Rod likes to make the models on his layout, I think most of the track is laid down and hooked up by someone else.
I read an article about when he goes on tour he brings buildings to work on in his hotel room. Complete with all of his modeling supplies.

Check this out,
http://www2.gibson.com/News-Lifestyle/Features/en-us/toys-in-the-attic-rod-stewart.aspx

They had a write up about him in Model RR magazine a while back.
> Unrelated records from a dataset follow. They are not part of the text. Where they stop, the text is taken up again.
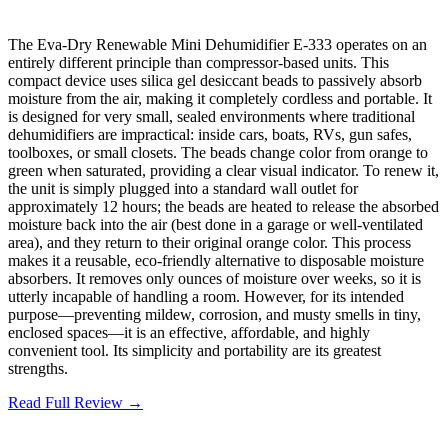
The Eva-Dry Renewable Mini Dehumidifier E-333 operates on an
entirely different principle than compressor-based units. This
compact device uses silica gel desiccant beads to passively absorb
moisture from the air, making it completely cordless and portable. It
is designed for very small, sealed environments where traditional
dehumidifiers are impractical: inside cars, boats, RVs, gun safes,
toolboxes, or small closets. The beads change color from orange to
green when saturated, providing a clear visual indicator. To renew it,
the unit is simply plugged into a standard wall outlet for
approximately 12 hours; the beads are heated to release the absorbed
moisture back into the air (best done in a garage or well-ventilated
area), and they return to their original orange color. This process
makes it a reusable, eco-friendly alternative to disposable moisture
absorbers. It removes only ounces of moisture over weeks, so it is
utterly incapable of handling a room. However, for its intended
purpose—preventing mildew, corrosion, and musty smells in tiny,
enclosed spaces—it is an effective, affordable, and highly
convenient tool. Its simplicity and portability are its greatest
strengths.
Read Full Review →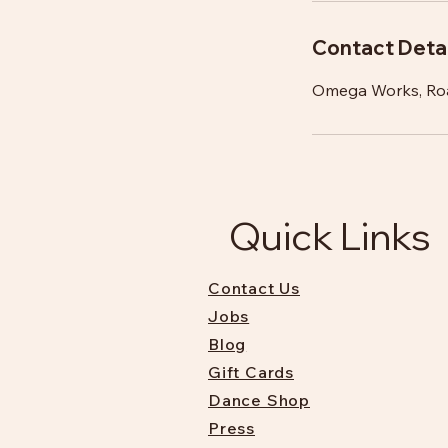
Contact Detai
Omega Works, Ro
Quick Links
Contact Us
Jobs
Blog
Gift Cards
Dance Shop
Press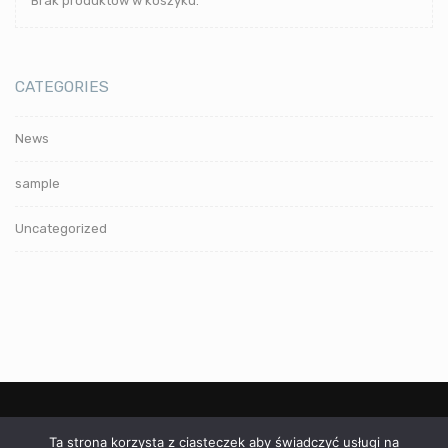
Brak produktów w koszyku.
CATEGORIES
News
sample
Uncategorized
Ta strona korzysta z ciasteczek aby świadczyć usługi na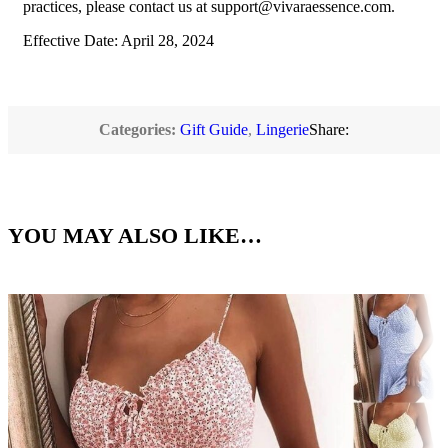
practices, please contact us at
support@vivaraessence.com
.
Effective Date: April 28, 2024
Categories:
Gift Guide
,
Lingerie
Share:
YOU MAY ALSO LIKE…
I think it would be cool if Rod joined up and showed off some of his talent here. :smilie_daumenpos:

You hear me Rod.


----------



## dannyrandomstate (Jan 1, 2012)

Saw this o'er on the facebooks. To be visited by anyone of famous stature would be great! Heck, just to have visitors at the layout period would be great! haha!!


----------



## MacDaddy55 (Aug 19, 2008)

*Rock'n Rod!!*

What a great treat to have a Star give you a visit and make you feel like "The Star"!! Shop right near a beauty Salon...the Ladies!! Then his security has to pull him out cuz he obviously didn't want to leave!!:thumbsup: Good article!


----------



## blackz28 (Jan 6, 2013)

man i always meant to visit his layout cause i was always in peabody shopping at the train shop , oh well


----------



## RedManBlueState (Jan 9, 2013)

I grew up in Peabody. Cool. 
I never heard of Sellios' before. I need to check it out.
I know North East Trains down the street, but never seem to get there during business hours. Opens too late, closes too early.


----------



## hoscale37 (Nov 20, 2011)

The newest magazine of Model Railroader has a huge article and update on Stewart's layout. Complete with some really cool color photos as well 

http://mrr.trains.com/issues/2014/february-2014


----------